| ABOUT THIS EXERCISE |
From the data, copy out every line in which the word "filter" appears.

| GIVEN ENTRIES |
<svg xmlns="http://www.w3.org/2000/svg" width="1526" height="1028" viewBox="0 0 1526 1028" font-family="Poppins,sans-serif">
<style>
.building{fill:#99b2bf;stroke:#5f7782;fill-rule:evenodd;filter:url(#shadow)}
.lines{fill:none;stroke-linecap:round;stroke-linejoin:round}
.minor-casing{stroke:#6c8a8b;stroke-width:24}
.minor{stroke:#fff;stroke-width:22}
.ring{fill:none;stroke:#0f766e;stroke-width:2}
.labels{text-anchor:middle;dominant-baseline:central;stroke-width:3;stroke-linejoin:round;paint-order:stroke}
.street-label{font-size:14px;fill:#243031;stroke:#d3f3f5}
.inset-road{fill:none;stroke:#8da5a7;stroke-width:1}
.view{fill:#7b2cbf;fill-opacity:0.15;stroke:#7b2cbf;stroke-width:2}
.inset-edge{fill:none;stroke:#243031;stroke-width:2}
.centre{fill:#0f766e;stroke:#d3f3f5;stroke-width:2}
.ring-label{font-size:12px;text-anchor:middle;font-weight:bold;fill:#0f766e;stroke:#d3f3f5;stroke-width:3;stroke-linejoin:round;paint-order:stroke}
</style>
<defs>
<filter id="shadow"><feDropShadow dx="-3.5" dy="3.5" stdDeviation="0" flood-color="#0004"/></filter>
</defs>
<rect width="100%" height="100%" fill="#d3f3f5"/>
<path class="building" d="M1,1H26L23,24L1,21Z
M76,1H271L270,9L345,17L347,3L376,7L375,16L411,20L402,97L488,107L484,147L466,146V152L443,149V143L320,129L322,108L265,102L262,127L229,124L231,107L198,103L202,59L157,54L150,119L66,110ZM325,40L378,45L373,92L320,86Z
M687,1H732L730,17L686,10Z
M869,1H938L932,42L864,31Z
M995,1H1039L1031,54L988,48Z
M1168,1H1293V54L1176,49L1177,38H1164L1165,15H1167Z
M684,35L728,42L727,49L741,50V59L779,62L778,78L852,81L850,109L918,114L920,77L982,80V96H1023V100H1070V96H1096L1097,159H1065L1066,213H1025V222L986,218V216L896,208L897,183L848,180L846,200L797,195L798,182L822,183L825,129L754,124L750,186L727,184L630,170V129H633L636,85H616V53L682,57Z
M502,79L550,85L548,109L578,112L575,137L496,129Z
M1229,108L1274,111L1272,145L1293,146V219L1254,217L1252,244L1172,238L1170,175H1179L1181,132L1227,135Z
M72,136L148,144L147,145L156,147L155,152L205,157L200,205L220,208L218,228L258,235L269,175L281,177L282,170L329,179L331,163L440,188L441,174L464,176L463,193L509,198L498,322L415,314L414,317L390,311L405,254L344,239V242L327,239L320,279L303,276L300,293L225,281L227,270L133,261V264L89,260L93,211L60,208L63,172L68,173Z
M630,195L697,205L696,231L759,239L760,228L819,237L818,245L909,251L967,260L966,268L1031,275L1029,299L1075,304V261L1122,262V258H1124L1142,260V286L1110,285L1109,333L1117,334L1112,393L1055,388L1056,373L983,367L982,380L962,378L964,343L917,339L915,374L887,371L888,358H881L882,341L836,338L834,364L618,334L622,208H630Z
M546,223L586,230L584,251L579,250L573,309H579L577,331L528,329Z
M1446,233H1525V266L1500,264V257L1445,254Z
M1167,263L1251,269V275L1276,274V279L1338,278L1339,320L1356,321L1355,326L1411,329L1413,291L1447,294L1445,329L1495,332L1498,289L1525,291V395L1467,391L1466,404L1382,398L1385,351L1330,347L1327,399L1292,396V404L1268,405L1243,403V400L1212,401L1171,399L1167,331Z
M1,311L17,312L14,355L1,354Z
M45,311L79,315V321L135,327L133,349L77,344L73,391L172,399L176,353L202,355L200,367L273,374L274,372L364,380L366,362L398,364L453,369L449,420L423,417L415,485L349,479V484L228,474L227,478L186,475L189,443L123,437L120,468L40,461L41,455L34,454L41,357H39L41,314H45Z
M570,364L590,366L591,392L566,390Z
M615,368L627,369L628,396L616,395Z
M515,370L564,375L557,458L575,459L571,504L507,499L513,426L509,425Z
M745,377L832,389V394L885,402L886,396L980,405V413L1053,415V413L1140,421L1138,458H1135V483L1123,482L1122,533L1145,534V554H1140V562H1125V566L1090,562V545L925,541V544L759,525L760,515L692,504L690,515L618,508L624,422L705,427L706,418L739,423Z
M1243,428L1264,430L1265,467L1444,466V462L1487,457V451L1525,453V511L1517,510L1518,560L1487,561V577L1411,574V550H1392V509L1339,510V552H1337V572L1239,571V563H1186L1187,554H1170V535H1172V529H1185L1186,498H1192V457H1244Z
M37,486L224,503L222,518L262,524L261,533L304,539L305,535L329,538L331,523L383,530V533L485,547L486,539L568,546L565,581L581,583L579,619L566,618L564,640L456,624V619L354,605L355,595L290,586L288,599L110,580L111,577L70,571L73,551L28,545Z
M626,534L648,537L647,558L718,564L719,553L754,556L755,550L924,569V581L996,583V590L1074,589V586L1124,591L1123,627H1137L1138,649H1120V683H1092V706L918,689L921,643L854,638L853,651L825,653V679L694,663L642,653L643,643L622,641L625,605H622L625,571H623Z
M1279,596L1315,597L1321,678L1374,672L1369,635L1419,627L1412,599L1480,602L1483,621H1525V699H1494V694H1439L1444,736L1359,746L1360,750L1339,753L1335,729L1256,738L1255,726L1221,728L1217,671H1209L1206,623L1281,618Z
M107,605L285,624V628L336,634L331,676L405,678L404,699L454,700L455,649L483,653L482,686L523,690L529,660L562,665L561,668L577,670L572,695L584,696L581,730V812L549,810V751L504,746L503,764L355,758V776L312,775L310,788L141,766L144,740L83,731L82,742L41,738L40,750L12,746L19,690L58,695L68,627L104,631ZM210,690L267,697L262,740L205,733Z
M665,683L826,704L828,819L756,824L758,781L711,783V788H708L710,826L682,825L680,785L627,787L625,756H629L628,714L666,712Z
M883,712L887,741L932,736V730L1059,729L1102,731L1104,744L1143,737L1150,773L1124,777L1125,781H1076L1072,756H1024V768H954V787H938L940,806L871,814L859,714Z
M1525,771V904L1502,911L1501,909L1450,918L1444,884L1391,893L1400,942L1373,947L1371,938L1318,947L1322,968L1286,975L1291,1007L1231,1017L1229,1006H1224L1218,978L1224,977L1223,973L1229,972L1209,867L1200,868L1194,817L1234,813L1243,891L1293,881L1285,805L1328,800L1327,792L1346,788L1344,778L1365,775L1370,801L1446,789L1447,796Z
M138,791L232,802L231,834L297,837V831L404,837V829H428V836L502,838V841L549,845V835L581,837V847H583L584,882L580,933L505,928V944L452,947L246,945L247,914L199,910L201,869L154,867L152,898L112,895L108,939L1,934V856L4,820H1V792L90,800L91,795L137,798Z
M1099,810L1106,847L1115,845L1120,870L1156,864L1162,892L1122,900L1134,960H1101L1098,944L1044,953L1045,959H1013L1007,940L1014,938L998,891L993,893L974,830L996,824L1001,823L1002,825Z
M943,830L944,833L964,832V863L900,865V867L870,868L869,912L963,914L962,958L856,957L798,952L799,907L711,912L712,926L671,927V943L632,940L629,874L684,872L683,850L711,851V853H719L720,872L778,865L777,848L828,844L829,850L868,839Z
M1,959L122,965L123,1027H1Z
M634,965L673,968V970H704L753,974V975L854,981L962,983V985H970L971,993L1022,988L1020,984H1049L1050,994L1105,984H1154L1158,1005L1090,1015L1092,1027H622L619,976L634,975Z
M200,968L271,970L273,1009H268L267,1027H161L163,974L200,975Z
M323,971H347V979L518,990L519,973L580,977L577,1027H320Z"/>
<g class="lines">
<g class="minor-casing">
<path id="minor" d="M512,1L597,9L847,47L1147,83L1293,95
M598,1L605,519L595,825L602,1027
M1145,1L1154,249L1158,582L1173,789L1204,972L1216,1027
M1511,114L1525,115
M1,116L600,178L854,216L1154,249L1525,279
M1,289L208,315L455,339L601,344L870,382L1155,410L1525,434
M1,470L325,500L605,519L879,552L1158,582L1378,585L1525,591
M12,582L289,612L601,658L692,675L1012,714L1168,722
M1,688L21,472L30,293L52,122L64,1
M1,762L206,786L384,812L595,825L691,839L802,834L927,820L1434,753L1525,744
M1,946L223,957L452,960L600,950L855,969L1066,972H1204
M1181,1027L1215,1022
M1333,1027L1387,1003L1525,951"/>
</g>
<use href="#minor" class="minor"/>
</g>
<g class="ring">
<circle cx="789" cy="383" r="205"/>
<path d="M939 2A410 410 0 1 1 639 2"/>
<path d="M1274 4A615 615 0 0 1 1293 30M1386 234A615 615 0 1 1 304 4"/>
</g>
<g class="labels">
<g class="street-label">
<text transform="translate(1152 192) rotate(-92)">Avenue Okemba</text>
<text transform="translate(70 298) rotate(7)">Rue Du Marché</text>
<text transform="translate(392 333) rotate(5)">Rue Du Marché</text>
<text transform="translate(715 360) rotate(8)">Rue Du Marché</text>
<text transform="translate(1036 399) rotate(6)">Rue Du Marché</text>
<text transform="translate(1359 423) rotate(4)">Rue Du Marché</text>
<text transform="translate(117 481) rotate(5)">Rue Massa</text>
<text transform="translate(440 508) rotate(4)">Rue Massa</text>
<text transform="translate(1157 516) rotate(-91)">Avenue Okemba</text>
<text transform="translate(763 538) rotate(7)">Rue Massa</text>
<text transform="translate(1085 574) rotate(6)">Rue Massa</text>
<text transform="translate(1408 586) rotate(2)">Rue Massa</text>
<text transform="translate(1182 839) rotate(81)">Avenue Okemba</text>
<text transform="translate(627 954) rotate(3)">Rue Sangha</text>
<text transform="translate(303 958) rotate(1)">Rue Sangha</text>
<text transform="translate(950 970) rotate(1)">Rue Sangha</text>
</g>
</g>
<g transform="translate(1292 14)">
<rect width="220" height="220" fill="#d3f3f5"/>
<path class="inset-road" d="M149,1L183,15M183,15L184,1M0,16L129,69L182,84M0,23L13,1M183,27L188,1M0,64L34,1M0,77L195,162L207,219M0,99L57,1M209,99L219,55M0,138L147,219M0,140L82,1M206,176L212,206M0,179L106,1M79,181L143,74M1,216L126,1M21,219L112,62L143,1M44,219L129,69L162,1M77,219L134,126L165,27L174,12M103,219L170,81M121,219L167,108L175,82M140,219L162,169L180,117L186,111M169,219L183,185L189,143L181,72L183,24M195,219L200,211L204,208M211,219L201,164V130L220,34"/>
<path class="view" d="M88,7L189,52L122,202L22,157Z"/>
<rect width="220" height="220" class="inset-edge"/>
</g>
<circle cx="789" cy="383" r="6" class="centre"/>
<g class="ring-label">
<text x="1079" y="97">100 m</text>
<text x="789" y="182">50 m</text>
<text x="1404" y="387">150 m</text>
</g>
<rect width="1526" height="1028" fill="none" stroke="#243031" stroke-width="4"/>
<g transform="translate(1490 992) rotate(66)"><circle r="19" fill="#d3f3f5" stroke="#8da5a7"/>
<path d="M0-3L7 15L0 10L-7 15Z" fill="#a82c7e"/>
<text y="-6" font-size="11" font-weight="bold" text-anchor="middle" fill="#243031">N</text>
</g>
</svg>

| PROBLEM SOLUTION |
.building{fill:#99b2bf;stroke:#5f7782;fill-rule:evenodd;filter:url(#shadow)}
<filter id="shadow"><feDropShadow dx="-3.5" dy="3.5" stdDeviation="0" flood-color="#0004"/></filter>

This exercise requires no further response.